Regulating the d-Band Center of Metal–Organic Frameworks for Efficient Nitrate Reduction Reaction and Zinc-Nitrate Battery

The electrochemical reduction of nitrate ions to valuable ammonia enables the recovery of nitrate pollutants from industrial wastewater, thereby synchronously balancing the nitrogen cycle and achieving NH3 production. However, the currently reported electrocatalysts still suffer from the low NH3 yield rate, NH3 Faradaic inefficiency, and NH3 partial current density. Herein, a strategy based on the regulation of the d-band center by Ru doping is presented to boost ammonia production.
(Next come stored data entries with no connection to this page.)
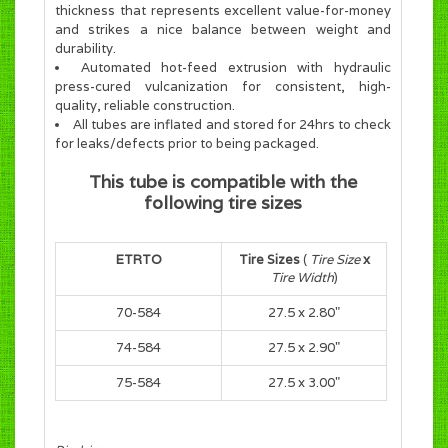
thickness that represents excellent value-for-money
and strikes a nice balance between weight and
durability.
Automated hot-feed extrusion with hydraulic
press-cured vulcanization for consistent, high-
quality, reliable construction.
All tubes are inflated and stored for 24hrs to check
for leaks/defects prior to being packaged.
This tube is compatible with the
following tire sizes
ETRTO
Tire Sizes
(
Tire Size
x
Tire Width
)
70-584
27.5 x 2.80"
74-584
27.5 x 2.90"
75-584
27.5 x 3.00"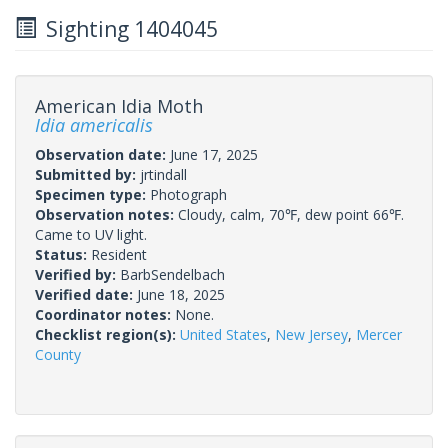
Sighting 1404045
American Idia Moth
Idia americalis
Observation date:
June 17, 2025
Submitted by:
jrtindall
Specimen type:
Photograph
Observation notes:
Cloudy, calm, 70℉, dew point 66℉.
Came to UV light.
Status:
Resident
Verified by:
BarbSendelbach
Verified date:
June 18, 2025
Coordinator notes:
None.
Checklist region(s):
United States
,
New Jersey
,
Mercer
County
Theoretical calculations unravel that the Ru dopant in Ni metal–organic framework shifts the d-band center of the neighboring Ni sites upward, optimizing the adsorption strength of the N-intermediates, resulting in greatly enhanced nitrate reduction reaction performance. The synthesized Ru-doped Ni metal–organic framework rod array electrode delivers a NH3 yield rate of 1.31 mmol h–1 cm–2 and NH3 Faradaic efficiency of 91.5% at −0.6 V versus reversible hydrogen electrode, as well as good cycling stability. In view of the multielectron transfer in nitrate reduction and electrocatalytic activity, the Zn-NO3– battery is assembled by this electrode and Zn anode, which delivers a high open-circuit voltage of 1.421 V and the maximum output power density of 4.99 mW cm–2, demonstrating potential application value.